The ideal gas law is a cornerstone of chemistry and physics, providing insight into how gases behave under different conditions. Imagine gases as tiny particles bouncing around in a container. These particles rarely interact, leading to the term 'ideal gas'. This concept simplifies calculations by assuming no attractive or repulsive forces between the particles. This assumption is quite practical for many gases under typical conditions.Boyle's Law, building on the ideal gas concept, posits that the pressure of a gas inversely correlates with its volume when temperature and number of moles remain constant. This means if you squeeze the gas into a smaller volume, its pressure tends to increase, and vice versa. Boyle's Law, therefore, provides a simple relationship: \[ P_1V_1 = P_2V_2 \] Here, \(P\) represents pressure, and \(V\) denotes volume. This equation allows us to predict how changing the pressure of a gas will impact its volume.

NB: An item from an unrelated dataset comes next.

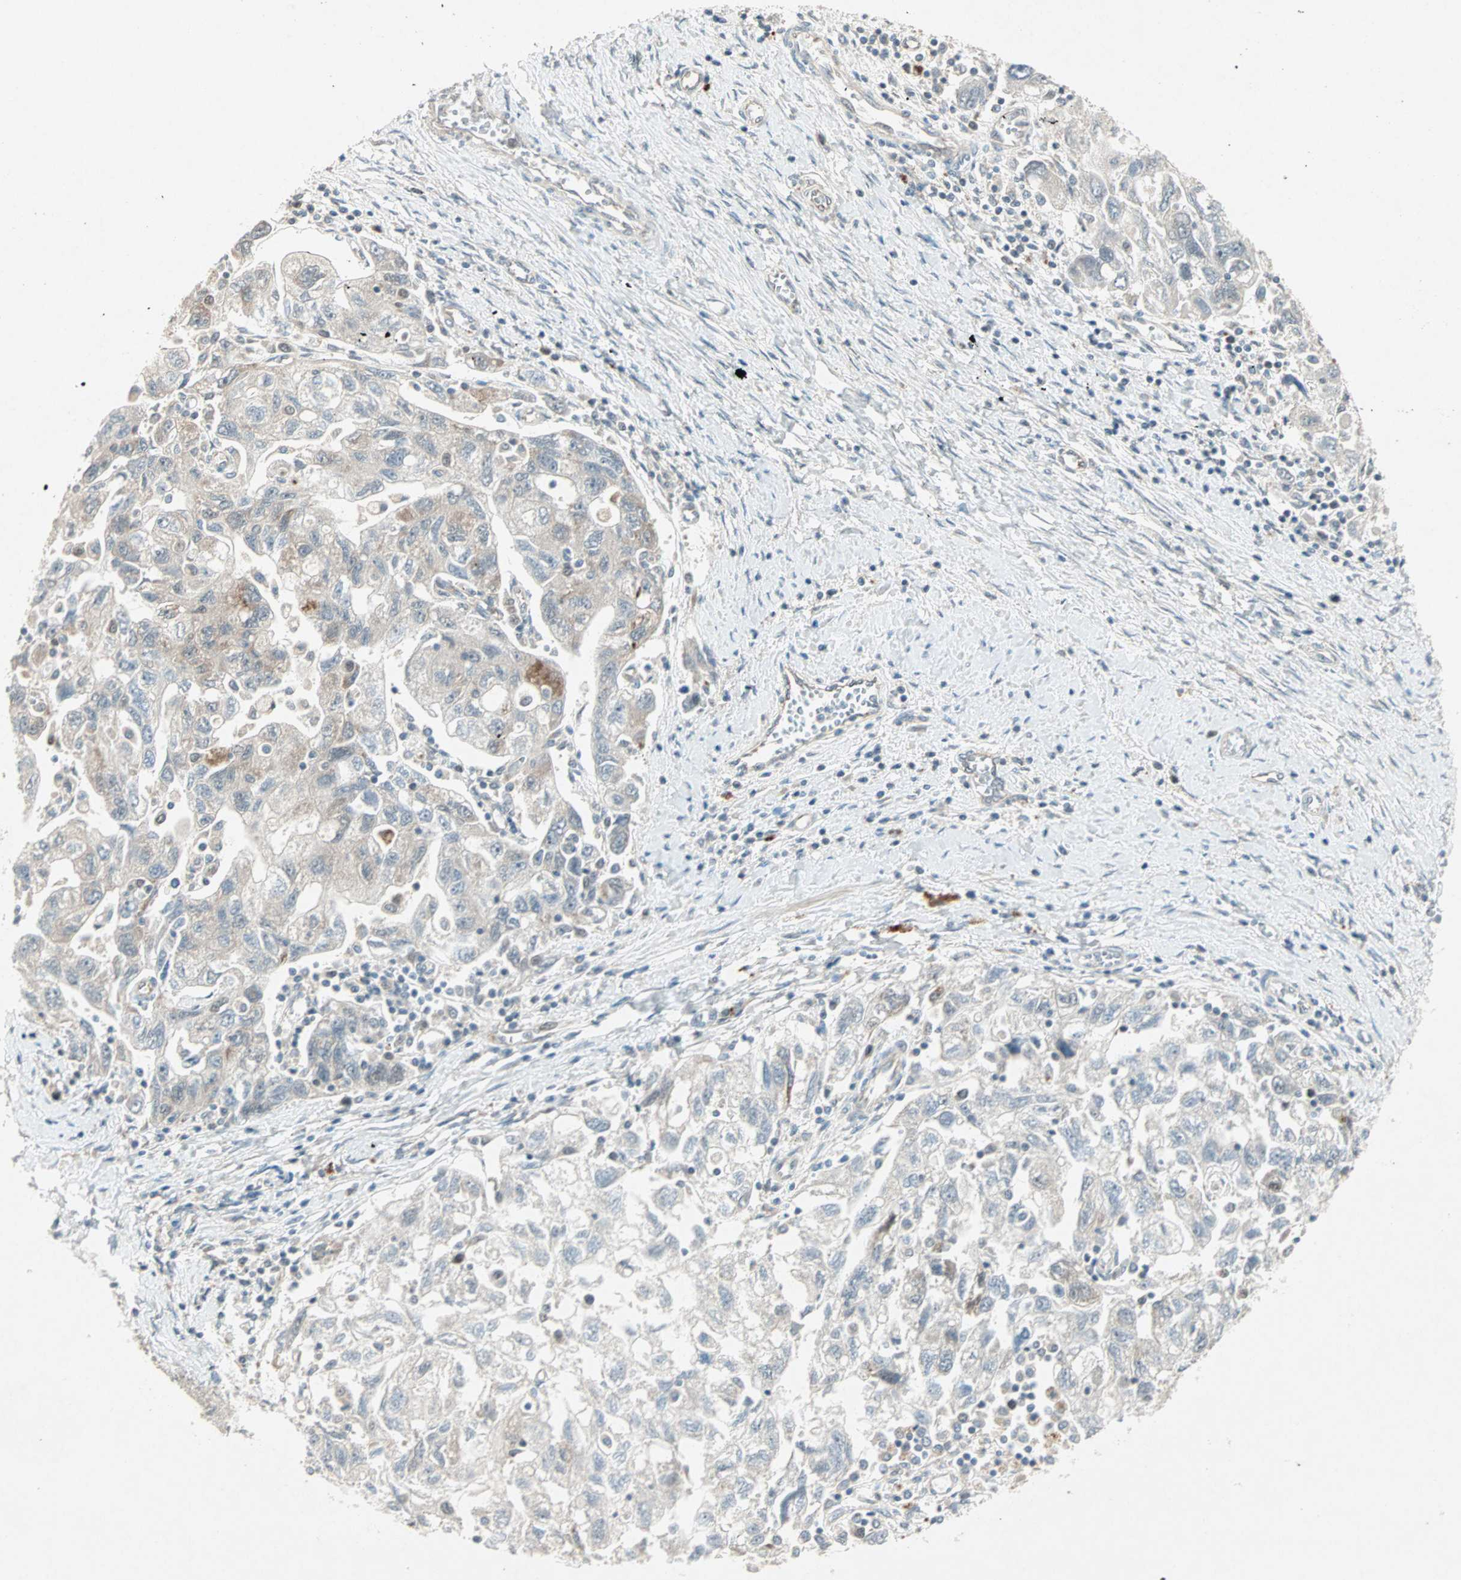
{"staining": {"intensity": "weak", "quantity": "25%-75%", "location": "cytoplasmic/membranous"}, "tissue": "ovarian cancer", "cell_type": "Tumor cells", "image_type": "cancer", "snomed": [{"axis": "morphology", "description": "Carcinoma, NOS"}, {"axis": "morphology", "description": "Cystadenocarcinoma, serous, NOS"}, {"axis": "topography", "description": "Ovary"}], "caption": "This histopathology image exhibits carcinoma (ovarian) stained with immunohistochemistry (IHC) to label a protein in brown. The cytoplasmic/membranous of tumor cells show weak positivity for the protein. Nuclei are counter-stained blue.", "gene": "ZNF37A", "patient": {"sex": "female", "age": 69}}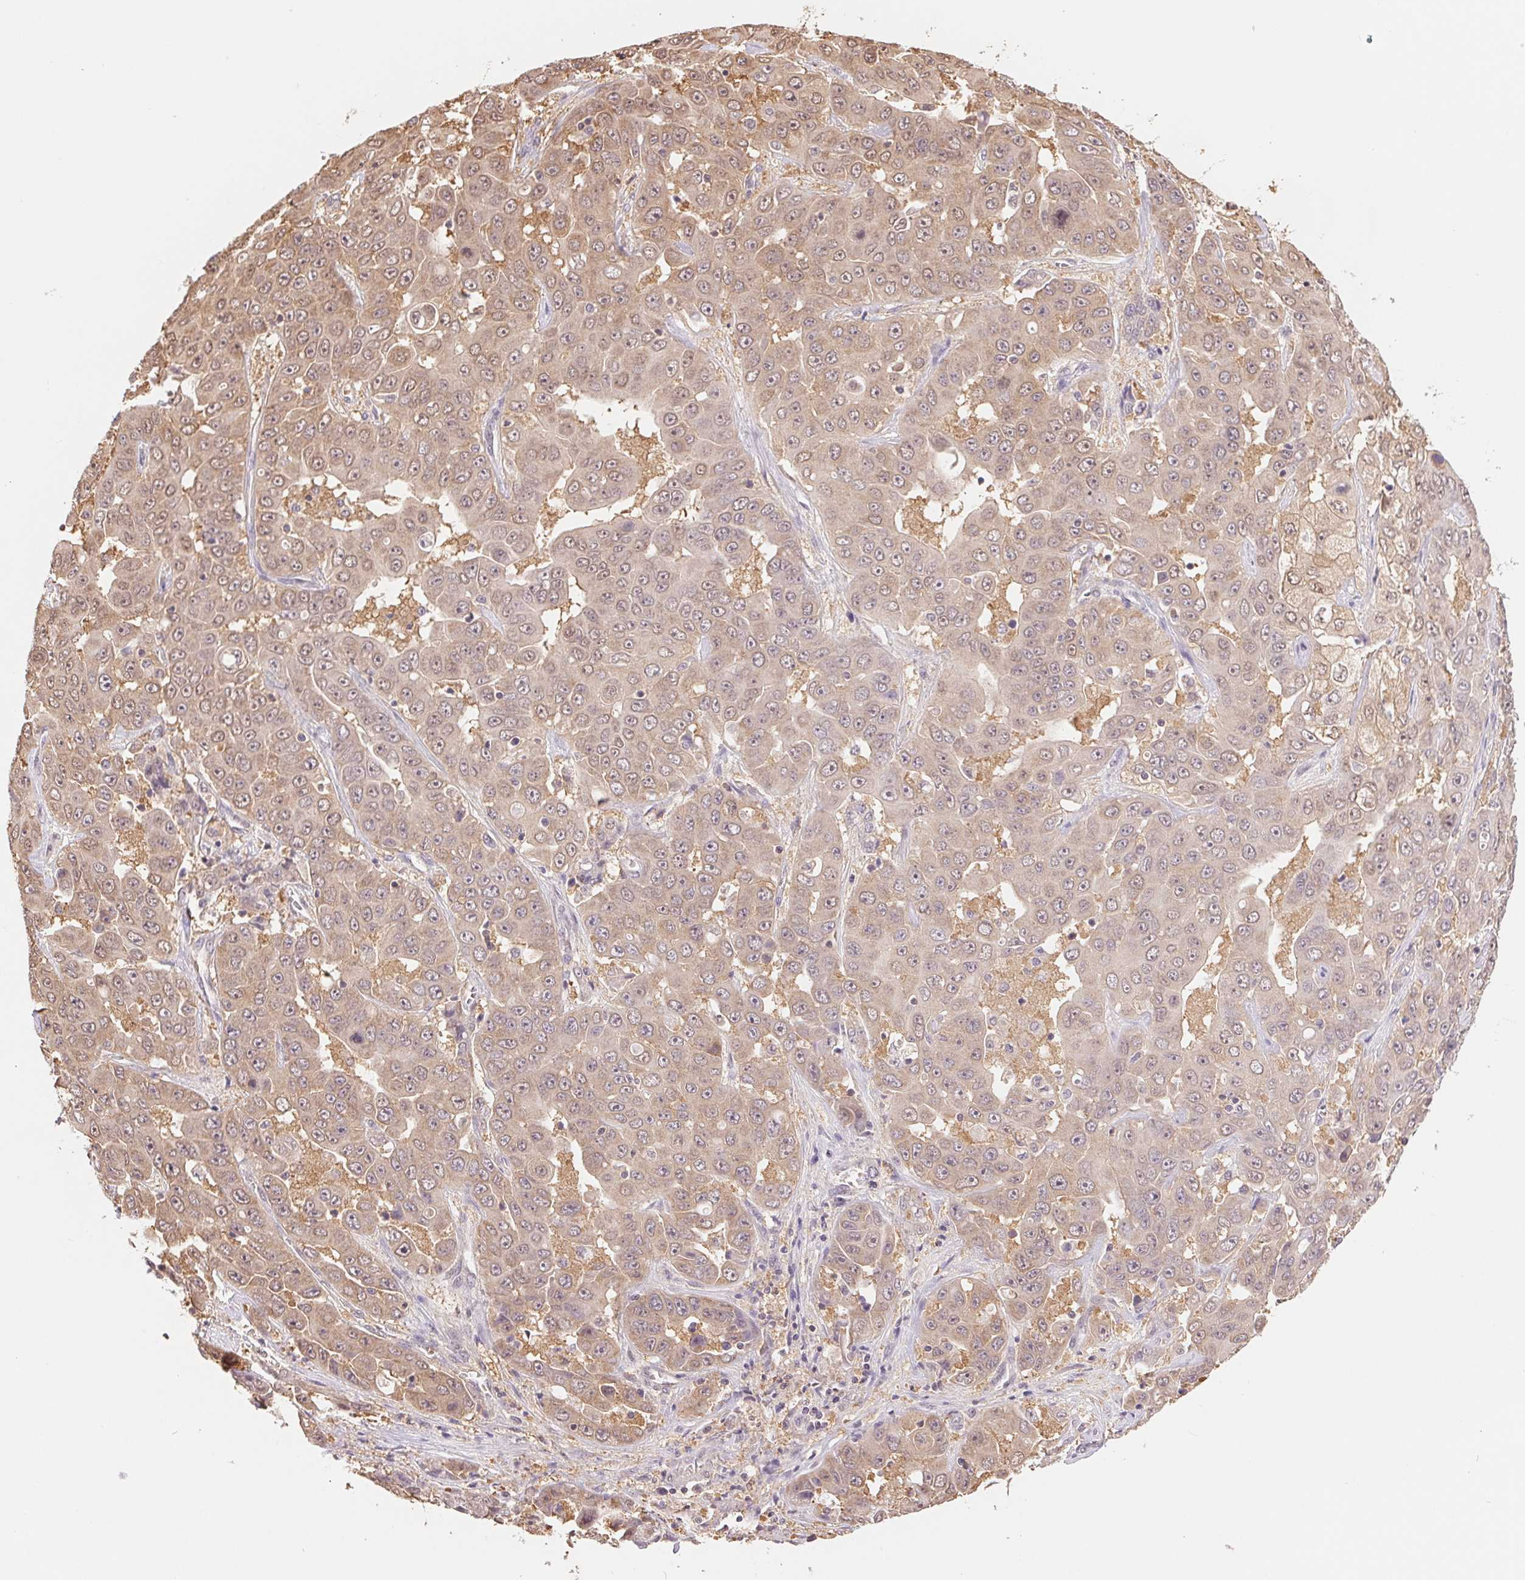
{"staining": {"intensity": "weak", "quantity": ">75%", "location": "cytoplasmic/membranous"}, "tissue": "liver cancer", "cell_type": "Tumor cells", "image_type": "cancer", "snomed": [{"axis": "morphology", "description": "Cholangiocarcinoma"}, {"axis": "topography", "description": "Liver"}], "caption": "Liver cancer was stained to show a protein in brown. There is low levels of weak cytoplasmic/membranous positivity in about >75% of tumor cells.", "gene": "CDC123", "patient": {"sex": "female", "age": 52}}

Pressure is a measure of how much force a gas exerts on the sides of its container. In scenarios involving Boyle’s Law, pressure often needs to be converted into consistent units. Typical units for pressure include atmospheres (atm) and millimeters of mercury (mmHg), among others. To ensure consistency in calculations, converting all pressure measurements into the same unit is crucial. For instance, 1 atmosphere is equivalent to 760 mmHg. This conversion factor is critical when calculations in Boyle’s Law are involved:

• Example: Convert 715 mmHg to atm: \[ 715 \, \text{mmHg} \times \frac{1 \, \text{atm}}{760 \, \text{mmHg}} = 0.941 \text{ atm} \]
• Convert 520 mmHg to atm similarly:\[ 520 \, \text{mmHg} \times \frac{1 \, \text{atm}}{760 \, \text{mmHg}} = 0.684 \text{ atm} \]

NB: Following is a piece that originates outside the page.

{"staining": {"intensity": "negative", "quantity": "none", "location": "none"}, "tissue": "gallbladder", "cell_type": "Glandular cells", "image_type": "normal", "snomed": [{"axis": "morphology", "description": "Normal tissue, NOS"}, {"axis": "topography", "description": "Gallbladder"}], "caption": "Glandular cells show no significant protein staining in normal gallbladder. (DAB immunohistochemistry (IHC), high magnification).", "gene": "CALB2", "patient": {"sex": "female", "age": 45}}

This uniformity in units ensures that Boyle’s Law remains applicable and accurate during calculations.

Once pressure is converted to consistent units, calculating the final volume of a gas sample is straightforward using Boyle's Law. After establishing the initial and final pressures, and the initial volume, you can rearrange the equation to solve for the final volume. The process involves these steps:

• Identify initial and final pressures \(P_1\) and \(P_2\).
• Use the equation \( P_1V_1 = P_2V_2 \).
• Rearrange to: \[ V_2 = \frac{P_1 \times V_1}{P_2} \]

Take scenario (a) as an example:

• Initial pressure \(P_1 = 0.941 \text{ atm}\) (after conversion from mmHg)
• Final pressure \(P_2 = 3.55 \text{ atm}\)
• Initial volume \(V_1 = 485 \text{ mL}\)
• Therefore, \[ V_2 = \frac{0.941 \text{ atm} \times 485 \text{ mL}}{3.55 \text{ atm}} \approx 128.55 \text{ mL} \]

This calculation shows the gas volume decreases as pressure increases, a typical result predicted by Boyle’s Law.

Boyle's Law is valid only when the temperature of the gas remains constant. Temperature influences the kinetic energy of gas particles. When the temperature remains unchanged, the energy level of the particles stays steady, allowing pressure and volume changes to depend solely on each other. This principle of constant temperature, known as isothermal conditions, ensures that the relationship between pressure and volume is predictable as dictated by Boyle’s Law. Hence, in our exercises:

• Pressure changes selectively alter the volume.
• The temperature was held constant, making calculations using Boyle's Law feasible without additional adjustments.

So, in any exercise or experiment related to Boyle's Law, check if the temperature is constant. If not, more complex gas laws like the combined gas law might be necessary to account for additional variables.